Exploring the UK: Scotland

Hello, I’m back!  If you like, you can imagine me waving madly to you.  It’s an enthusiastic wave, while still maintaining an element of cool.

One or two of you might recall that we went to Scotland over Easter.  We loved every minute.  Scotland is just fantastic and we are huge fans. We saw and did so much that I could easily fill this blog up with posts about the place.

Instead of doing that, and I do reserve my right to write more posts about it in the near future, here is my list of “Top 5 Things NOT to do in Scotland.”

1. Be English
Sorry people of England, but come on.  It should come as no surprise that a Scot is unlikely to share their last Rolo with you.

Because of our son’s accent, people would think we were English at first – and perfectly pleasant they were about it too.  But nine times out of ten upon learning we are an Australian family living in London, they weren’t shy about sharing what they think of England and the English in general. It wasn’t very complimentary.

But don’t be upset.  I think you’re lovely.

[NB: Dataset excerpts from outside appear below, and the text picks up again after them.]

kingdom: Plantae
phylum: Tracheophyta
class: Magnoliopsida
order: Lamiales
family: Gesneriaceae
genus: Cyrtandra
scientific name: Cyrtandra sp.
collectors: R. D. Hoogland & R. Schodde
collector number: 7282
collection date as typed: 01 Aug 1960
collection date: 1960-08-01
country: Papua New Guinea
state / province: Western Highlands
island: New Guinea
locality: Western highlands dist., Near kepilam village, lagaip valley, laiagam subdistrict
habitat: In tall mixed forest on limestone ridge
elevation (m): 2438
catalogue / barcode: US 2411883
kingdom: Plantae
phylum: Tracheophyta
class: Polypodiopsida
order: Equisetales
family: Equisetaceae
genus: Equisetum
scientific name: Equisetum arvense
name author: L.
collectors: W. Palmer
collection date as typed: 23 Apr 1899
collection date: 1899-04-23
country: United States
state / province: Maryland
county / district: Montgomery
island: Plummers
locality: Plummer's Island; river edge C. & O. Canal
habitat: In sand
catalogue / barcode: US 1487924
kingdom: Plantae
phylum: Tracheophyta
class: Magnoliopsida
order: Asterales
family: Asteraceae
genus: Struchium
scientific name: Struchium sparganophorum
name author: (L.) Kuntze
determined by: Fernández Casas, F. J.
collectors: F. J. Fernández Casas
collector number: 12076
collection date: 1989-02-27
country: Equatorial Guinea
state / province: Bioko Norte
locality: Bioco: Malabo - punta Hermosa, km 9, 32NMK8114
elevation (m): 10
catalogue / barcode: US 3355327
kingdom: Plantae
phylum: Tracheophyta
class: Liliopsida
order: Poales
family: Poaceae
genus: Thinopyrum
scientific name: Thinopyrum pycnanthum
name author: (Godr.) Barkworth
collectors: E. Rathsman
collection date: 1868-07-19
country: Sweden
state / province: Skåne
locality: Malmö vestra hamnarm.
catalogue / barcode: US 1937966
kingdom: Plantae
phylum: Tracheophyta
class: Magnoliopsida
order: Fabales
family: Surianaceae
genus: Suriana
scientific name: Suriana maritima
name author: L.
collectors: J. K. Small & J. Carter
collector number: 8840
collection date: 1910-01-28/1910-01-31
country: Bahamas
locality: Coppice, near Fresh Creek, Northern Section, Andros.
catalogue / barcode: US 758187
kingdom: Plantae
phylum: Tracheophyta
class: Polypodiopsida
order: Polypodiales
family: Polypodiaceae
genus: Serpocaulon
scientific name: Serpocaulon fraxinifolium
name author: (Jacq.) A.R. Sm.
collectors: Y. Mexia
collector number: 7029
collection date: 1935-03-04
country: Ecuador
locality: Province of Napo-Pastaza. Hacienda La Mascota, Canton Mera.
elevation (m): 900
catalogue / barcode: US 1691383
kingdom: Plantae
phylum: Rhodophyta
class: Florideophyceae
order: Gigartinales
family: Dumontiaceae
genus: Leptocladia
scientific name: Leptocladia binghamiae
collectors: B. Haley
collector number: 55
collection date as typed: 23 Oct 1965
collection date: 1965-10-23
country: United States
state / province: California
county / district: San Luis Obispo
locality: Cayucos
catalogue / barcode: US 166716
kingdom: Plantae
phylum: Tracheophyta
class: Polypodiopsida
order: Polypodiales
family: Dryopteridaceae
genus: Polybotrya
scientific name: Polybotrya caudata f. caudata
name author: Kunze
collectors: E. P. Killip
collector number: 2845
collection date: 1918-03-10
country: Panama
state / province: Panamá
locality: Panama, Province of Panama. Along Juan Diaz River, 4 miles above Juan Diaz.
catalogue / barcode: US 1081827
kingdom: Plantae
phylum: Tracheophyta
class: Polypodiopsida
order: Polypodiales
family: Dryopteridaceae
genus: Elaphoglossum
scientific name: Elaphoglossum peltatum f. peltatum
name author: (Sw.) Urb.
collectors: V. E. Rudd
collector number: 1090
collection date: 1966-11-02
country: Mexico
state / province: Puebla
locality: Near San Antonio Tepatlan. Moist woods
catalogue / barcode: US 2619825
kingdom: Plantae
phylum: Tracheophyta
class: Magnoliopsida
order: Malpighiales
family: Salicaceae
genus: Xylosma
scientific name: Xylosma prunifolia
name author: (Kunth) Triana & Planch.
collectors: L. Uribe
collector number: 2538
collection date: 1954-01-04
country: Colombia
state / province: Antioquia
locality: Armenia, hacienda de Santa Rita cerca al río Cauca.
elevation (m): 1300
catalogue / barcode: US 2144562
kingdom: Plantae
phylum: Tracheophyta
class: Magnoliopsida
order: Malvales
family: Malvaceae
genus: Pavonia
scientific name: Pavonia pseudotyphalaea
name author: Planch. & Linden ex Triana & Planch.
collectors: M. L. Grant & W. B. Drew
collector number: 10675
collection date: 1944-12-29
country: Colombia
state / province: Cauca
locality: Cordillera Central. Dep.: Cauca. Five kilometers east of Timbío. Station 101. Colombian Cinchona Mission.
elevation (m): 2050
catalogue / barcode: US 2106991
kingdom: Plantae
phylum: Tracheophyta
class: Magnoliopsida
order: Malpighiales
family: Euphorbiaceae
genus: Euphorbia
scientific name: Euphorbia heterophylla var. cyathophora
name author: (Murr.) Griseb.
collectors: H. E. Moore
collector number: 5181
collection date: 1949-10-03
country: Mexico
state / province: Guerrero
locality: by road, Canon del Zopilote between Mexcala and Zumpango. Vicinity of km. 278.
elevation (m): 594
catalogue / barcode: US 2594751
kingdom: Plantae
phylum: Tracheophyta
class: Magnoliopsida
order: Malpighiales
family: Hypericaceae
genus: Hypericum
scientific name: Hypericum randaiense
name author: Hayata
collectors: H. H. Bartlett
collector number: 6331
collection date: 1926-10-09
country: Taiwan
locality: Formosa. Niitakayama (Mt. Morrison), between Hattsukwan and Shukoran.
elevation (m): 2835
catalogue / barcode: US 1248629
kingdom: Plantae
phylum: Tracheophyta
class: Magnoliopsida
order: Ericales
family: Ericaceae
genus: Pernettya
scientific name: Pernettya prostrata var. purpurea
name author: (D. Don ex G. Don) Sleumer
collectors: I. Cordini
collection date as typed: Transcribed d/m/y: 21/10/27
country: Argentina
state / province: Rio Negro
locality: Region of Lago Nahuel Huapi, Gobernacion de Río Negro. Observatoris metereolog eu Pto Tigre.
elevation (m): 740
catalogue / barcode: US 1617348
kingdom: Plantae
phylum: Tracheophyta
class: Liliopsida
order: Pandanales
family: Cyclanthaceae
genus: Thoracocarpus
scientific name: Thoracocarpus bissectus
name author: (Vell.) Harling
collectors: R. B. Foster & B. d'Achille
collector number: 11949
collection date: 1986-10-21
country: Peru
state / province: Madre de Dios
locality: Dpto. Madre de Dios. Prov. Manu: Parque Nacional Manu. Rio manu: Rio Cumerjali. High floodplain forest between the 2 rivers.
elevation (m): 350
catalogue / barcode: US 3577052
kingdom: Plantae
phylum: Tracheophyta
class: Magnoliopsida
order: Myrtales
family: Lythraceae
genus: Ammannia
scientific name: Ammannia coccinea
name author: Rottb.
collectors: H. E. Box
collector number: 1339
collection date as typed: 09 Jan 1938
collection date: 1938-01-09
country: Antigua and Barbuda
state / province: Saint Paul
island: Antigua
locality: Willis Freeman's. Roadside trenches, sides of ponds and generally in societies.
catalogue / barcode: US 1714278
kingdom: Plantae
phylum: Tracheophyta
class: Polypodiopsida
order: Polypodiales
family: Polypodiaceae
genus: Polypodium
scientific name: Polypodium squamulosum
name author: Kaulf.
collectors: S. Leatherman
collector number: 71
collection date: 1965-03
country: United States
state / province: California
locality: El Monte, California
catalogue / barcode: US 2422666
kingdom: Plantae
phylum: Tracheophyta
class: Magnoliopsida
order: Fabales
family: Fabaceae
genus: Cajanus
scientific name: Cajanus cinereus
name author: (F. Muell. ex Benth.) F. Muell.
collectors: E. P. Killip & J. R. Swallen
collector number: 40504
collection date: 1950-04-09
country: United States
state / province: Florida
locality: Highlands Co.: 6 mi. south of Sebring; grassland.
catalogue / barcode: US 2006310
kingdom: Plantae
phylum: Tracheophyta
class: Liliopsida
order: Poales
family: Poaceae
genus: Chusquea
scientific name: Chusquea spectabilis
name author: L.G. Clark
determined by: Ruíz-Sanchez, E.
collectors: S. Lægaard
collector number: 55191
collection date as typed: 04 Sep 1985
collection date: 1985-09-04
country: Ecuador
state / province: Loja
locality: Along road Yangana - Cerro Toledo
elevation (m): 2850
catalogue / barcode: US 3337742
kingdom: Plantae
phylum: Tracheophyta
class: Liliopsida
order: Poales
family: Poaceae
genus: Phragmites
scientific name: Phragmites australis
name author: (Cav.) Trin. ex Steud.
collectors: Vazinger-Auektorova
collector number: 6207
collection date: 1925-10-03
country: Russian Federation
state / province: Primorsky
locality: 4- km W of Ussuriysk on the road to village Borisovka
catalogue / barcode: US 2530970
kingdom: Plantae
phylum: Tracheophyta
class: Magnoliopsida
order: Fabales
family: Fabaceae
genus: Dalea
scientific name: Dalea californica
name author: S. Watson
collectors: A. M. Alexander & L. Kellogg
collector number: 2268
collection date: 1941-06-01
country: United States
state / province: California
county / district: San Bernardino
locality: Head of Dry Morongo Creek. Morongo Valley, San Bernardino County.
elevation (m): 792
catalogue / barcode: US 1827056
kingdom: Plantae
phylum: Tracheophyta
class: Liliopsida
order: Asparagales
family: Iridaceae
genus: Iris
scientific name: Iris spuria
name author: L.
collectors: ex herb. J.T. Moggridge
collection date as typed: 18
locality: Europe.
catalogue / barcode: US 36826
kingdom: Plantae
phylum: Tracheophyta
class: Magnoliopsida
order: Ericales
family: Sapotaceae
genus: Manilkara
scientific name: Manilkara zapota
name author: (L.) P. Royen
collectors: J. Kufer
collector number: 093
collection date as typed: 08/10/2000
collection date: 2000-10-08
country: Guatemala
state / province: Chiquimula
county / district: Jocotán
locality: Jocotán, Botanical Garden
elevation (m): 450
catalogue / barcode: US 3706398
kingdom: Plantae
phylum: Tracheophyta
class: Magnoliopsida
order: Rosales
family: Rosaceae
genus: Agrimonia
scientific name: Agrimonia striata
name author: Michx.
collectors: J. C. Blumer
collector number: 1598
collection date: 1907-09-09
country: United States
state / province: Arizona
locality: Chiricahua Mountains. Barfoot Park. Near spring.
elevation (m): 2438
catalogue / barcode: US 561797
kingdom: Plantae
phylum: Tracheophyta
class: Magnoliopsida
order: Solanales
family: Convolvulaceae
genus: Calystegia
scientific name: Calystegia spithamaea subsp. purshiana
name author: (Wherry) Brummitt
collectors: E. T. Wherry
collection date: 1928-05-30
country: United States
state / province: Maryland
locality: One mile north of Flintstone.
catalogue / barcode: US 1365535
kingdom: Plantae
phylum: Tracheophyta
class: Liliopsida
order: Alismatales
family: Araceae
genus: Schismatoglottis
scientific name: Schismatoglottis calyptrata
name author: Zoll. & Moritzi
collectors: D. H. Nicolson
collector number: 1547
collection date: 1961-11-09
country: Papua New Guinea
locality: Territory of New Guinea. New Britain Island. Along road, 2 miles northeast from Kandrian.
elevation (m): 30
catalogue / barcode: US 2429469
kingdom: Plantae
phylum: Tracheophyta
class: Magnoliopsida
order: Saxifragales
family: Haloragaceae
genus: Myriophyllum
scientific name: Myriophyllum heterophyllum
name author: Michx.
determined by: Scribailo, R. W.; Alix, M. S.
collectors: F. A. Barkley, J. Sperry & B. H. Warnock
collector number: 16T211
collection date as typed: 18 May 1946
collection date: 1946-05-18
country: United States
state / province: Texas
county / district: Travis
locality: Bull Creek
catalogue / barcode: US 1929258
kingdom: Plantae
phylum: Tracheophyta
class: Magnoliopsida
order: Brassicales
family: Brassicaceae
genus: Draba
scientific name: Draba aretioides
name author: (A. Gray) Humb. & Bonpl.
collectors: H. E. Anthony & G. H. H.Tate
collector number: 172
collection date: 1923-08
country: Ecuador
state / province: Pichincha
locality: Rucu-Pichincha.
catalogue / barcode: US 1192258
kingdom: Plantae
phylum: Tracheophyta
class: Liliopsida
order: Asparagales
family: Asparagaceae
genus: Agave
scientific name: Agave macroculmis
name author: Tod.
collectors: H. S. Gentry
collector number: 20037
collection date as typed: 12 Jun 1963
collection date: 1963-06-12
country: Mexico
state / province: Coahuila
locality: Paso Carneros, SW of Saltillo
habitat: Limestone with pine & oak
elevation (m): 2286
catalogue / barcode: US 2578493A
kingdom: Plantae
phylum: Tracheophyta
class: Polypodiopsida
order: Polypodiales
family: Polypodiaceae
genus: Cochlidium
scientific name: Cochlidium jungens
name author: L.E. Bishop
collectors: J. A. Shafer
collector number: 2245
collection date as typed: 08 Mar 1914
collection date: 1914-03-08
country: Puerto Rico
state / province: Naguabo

2.  Leave your warm coat in London
I thought I was packing for a holiday in SPRING.  You know Spring?  When the flowers come out and it’s warmish?  I thought I’d be wearing long sleeve t-shirts.  I packed sunscreen, a hat and my sunnies.   The week before we went Scotland sweltered in record-breaking temperatures of twenty two degrees. Well, guess what? It was frigging freezing. And wet. I ended up buying wellies and a raincoat, which I am gloriously modelling in this quality holiday snap:

We saw horizontal rain and snow. Even so, I barely saw an umbrella (except mine) and I couldn’t get over seeing people wearing t-shirts in freezing temperatures – often buying ice-cream. Impressive.

3. Dislike Robert Burns
Robert Burns is the Scottish poet who wrote Auld Lang Syne. “Dislike” is a strong word, I think I’m more indifferent to him.

My issue with Robert Burns stems from many years ago, when I was on an overnight bus from London to Glasgow – which I would never, ever recommend except if I didn’t like you. I sat next to a man who was appalled I knew so little about him and felt it his duty to rectify this by reciting the very long Burns poem about a haggis. I caught the word “pudding” and not much else. I could feel myself going a bit mad. In an attempt to signal to him that I was more interested in sleep than haggis poetry, I put my headphones on with a foreigner’s apologetic smile. He pulled out one headphone and continued with his poem, spitting it right into my ear. Urgh.

Robert Burns is unavoidable on a visit to Scotland. There are statues and pictures of him everywhere.  Buildings bear plaques commemorating where he slept one night / drank one drink / glanced in the general direction / nearly entered but decided to keep walking. Speaking of plaques, I love this:

4. Diss William Wallace
Ooh it was tempting to ask a local if the Wallace Monument was built in honour of Mel Gibson. But I didn’t. But wouldn’t that be fun? Rather like going to New Zealand and commenting that it’s much greener than the rest of Australia.

5. Go on a Health Kick
I took my jogging gear to Scotland where it languished in my suitcase. I ate chips, drank beer, more chips, more beer, had some bacon, more bacon, bit more bacon… and now I cannot find my waist. Personally, it’s not the kind of place where you crave a garden salad. The healthiest thing I ate was coleslaw, and it being Easter meant everything was washed down with a chocolate egg chaser. I loved it but I’m paying for it now.

So there you have it, my list of things not to do in Scotland.  Any to add?